| Supplied passage |
##############################

Single by Morat with Aitana

from the album Balas Perdidas (Edición Especial)
- Language: Spanish
- English title: "I Feel"
- Released: 12 April 2019
- Recorded: December 2018
- Genre: Pop
- Length: 2:54
- Label: Universal Music
- Songwriters: Aitana Ocaña; Juan Pablo Isaza Pineros; Juan Pablo Villamil; Martin Vargas Morales; Simón Vargas;
- Producer: Juan Pablo Isaza;

Morat singles chronology
| "No Se Va" (2019) | "Presiento" (2019) | "Déjame Ir" (2019) |

Aitana singles chronology
| "Vas a quedarte" (2018) | "Presiento" (2019) | "Nada sale mal" (2019) |

Music video
- "Presiento" on YouTube

= Presiento =

"Presiento" is a song by Colombian pop band Morat in collaboration with Spanish singer Aitana. The song was written by all four members of the group and Aitana and produced by Juan Pablo Isaza who is the band's lead vocalist. The song was released by Universal Music Group on April 12, 2019. A music video, directed by Lyona, a Spanish-born illustrator, accompanied its release the same day. The song was included in the re-issue of their second studio album Balas perdidas, which was released on May 10, 2019.

##############################

| Material shown |

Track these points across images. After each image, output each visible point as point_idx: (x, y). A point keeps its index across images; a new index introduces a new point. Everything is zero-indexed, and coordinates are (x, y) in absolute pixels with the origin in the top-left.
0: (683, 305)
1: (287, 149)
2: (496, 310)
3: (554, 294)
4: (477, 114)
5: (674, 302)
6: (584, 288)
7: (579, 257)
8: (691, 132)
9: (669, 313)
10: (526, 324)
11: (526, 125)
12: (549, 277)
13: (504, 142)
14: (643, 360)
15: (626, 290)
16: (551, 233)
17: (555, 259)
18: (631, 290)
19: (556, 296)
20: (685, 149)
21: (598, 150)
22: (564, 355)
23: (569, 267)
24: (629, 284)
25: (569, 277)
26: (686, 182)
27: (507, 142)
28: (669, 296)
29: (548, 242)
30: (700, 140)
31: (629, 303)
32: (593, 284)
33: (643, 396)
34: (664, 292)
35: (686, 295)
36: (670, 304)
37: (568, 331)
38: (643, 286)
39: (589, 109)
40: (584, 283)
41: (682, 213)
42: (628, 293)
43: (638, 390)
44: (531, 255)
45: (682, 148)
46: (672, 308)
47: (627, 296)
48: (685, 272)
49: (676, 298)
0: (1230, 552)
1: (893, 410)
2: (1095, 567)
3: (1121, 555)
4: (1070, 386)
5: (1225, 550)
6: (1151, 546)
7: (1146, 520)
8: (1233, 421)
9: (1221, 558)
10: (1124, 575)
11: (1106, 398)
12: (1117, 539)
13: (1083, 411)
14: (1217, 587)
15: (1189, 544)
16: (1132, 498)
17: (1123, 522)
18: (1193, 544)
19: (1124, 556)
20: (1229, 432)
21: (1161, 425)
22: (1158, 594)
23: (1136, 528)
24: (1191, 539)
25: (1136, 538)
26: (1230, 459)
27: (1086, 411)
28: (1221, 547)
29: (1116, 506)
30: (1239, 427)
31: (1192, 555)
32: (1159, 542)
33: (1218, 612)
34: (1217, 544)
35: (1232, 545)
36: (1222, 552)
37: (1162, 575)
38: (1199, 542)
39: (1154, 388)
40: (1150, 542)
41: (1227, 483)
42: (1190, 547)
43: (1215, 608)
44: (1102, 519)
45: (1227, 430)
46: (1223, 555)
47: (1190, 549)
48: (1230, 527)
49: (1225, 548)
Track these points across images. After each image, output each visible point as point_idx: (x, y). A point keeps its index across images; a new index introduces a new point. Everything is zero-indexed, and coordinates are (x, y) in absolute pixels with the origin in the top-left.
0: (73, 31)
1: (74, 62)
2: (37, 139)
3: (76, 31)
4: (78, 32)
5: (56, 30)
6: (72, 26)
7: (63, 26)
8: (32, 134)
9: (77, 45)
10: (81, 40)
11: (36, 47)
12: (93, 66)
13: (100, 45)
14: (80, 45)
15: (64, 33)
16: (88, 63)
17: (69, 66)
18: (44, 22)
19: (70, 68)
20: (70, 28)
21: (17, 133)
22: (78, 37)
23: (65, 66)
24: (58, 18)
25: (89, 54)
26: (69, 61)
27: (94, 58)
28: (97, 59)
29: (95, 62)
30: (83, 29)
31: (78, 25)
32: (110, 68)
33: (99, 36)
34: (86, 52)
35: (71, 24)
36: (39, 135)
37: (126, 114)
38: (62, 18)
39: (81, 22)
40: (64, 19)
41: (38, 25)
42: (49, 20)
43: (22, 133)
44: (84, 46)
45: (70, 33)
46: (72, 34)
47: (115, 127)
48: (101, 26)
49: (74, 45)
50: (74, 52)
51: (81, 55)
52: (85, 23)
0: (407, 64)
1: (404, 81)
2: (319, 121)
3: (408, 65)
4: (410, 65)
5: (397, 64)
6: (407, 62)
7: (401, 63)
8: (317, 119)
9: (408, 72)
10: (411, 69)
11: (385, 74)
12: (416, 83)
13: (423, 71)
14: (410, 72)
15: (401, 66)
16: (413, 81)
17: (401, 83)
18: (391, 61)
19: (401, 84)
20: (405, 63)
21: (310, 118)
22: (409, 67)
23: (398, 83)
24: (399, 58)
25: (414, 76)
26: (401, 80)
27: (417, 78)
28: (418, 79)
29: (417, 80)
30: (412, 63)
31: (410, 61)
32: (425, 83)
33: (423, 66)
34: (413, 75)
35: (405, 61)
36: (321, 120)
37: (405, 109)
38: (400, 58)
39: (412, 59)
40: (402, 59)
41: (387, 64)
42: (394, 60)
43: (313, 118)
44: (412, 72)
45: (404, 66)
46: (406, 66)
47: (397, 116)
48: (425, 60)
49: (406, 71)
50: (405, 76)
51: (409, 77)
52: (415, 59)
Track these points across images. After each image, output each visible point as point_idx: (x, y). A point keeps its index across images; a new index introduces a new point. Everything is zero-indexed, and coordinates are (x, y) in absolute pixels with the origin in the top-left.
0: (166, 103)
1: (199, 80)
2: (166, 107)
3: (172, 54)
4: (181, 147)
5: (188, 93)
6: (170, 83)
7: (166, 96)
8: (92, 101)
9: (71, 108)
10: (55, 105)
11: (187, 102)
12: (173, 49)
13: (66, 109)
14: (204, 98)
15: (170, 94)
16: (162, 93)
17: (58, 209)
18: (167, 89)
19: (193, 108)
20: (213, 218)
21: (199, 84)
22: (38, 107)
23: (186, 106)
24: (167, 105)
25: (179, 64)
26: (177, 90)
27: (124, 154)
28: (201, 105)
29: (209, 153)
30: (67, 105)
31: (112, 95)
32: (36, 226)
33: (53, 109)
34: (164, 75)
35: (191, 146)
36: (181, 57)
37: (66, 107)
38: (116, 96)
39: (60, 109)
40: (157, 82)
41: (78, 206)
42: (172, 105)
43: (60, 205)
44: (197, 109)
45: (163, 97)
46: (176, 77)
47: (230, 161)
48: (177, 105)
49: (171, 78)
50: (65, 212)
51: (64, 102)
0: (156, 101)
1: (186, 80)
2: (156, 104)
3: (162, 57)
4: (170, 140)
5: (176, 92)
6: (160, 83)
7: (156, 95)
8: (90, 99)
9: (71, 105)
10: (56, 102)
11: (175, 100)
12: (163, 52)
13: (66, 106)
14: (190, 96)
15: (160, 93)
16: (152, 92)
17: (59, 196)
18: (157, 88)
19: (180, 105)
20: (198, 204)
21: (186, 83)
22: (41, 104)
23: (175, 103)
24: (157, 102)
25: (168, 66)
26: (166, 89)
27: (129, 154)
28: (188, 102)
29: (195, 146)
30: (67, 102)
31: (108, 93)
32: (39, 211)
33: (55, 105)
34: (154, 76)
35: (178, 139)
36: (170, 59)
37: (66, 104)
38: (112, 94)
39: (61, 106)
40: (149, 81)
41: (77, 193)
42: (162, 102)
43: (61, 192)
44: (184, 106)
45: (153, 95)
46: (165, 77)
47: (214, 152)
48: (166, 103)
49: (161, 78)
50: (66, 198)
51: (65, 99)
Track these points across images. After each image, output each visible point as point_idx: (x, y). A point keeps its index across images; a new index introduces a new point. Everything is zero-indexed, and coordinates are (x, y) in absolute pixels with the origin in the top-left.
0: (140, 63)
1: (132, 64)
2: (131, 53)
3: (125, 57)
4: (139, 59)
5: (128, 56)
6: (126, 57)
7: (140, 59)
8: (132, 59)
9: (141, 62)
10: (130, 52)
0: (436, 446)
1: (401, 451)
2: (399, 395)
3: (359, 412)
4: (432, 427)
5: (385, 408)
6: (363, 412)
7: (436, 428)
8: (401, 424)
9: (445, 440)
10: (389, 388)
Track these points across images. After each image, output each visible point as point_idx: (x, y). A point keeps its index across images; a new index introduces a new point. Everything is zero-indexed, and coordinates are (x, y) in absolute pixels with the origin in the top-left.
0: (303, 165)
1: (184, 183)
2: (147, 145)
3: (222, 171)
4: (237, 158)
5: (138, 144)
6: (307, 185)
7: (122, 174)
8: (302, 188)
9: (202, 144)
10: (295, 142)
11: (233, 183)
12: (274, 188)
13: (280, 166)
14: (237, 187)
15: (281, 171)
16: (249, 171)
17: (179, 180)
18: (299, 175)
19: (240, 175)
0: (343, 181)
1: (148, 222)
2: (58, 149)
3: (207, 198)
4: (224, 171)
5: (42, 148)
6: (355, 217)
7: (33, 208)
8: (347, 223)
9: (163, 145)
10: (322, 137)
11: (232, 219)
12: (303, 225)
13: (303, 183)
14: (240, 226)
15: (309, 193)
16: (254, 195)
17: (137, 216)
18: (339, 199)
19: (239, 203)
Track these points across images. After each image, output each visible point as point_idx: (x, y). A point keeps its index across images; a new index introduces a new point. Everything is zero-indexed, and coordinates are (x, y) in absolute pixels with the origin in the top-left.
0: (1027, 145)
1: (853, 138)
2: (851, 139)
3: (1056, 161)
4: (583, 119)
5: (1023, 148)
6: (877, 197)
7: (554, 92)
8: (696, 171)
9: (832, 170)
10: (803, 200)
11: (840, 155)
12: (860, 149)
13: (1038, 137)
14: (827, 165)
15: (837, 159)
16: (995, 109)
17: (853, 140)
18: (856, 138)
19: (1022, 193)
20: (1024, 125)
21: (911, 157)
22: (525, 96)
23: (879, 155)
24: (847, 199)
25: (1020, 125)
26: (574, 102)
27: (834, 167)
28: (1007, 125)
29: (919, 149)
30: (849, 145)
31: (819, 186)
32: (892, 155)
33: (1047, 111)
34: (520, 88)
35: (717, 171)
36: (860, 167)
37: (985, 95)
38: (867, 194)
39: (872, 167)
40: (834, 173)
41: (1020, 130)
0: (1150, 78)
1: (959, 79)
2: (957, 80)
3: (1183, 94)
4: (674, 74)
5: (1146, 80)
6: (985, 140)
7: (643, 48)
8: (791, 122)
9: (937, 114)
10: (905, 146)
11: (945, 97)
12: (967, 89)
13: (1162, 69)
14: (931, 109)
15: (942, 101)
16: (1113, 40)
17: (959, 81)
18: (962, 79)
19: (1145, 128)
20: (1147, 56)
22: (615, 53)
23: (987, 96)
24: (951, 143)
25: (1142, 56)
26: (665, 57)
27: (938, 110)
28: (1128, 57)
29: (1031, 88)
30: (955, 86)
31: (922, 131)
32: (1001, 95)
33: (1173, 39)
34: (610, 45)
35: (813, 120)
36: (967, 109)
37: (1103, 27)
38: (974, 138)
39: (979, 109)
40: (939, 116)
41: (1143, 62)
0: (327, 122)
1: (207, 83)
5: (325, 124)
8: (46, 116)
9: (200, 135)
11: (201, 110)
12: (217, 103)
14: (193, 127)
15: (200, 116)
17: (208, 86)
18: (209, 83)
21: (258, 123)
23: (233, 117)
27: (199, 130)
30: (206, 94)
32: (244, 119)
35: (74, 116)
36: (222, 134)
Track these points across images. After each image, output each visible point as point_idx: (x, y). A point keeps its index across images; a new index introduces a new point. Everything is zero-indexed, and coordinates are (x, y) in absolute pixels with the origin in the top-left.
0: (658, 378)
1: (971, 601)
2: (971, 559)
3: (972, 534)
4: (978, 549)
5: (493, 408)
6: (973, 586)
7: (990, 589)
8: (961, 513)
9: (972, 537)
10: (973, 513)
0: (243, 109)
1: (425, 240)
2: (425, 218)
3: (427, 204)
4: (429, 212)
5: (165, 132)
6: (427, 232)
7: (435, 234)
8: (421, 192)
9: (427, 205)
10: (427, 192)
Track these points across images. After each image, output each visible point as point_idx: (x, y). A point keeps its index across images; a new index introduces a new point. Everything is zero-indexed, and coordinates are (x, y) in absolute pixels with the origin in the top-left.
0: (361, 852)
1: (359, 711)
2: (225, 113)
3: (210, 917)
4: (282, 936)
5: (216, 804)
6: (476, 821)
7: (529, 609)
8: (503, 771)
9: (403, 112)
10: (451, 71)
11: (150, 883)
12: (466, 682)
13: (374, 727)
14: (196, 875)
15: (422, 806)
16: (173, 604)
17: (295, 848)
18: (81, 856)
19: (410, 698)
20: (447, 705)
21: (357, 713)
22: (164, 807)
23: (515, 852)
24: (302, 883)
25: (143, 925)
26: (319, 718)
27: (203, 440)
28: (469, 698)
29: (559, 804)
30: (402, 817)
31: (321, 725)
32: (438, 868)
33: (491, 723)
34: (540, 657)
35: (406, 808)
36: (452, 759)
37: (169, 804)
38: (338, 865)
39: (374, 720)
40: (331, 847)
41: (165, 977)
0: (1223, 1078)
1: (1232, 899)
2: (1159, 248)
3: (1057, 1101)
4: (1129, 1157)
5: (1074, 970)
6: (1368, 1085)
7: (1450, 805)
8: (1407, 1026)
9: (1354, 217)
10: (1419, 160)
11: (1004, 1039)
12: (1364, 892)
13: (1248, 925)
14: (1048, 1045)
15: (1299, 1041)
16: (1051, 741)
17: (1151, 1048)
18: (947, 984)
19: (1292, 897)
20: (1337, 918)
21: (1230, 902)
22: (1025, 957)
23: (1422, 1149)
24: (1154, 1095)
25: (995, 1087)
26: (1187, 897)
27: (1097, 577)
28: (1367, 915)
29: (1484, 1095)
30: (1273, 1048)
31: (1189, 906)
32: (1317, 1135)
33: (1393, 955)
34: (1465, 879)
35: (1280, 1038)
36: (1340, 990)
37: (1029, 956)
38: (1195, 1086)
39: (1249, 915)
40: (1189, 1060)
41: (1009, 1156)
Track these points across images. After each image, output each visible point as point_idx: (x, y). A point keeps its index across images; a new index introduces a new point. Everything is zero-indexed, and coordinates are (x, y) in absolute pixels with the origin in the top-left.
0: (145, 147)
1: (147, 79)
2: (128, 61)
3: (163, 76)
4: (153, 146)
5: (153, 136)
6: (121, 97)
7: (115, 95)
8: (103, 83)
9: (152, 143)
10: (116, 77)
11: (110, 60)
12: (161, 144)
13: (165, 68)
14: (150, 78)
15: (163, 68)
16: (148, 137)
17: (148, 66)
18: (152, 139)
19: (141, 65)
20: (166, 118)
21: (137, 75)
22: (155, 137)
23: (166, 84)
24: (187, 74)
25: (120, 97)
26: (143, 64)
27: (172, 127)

##############################

| Task instructions |
1. In the song article, who directed the music video for "Presiento"?
2. Quote the song article from "Aitana singles chronology" to "May 10, 2019.".
The listing was drawn from a different source than the song article.

| Answers by item |
1. Lyona, a Spanish-born illustrator, directed it.

2.
Aitana singles chronology
| "Vas a quedarte" (2018) | "Presiento" (2019) | "Nada sale mal" (2019) |

Music video
- "Presiento" on YouTube

= Presiento =

"Presiento" is a song by Colombian pop band Morat in collaboration with Spanish singer Aitana. The song was written by all four members of the group and Aitana and produced by Juan Pablo Isaza who is the band's lead vocalist. The song was released by Universal Music Group on April 12, 2019. A music video, directed by Lyona, a Spanish-born illustrator, accompanied its release the same day. The song was included in the re-issue of their second studio album Balas perdidas, which was released on May 10, 2019.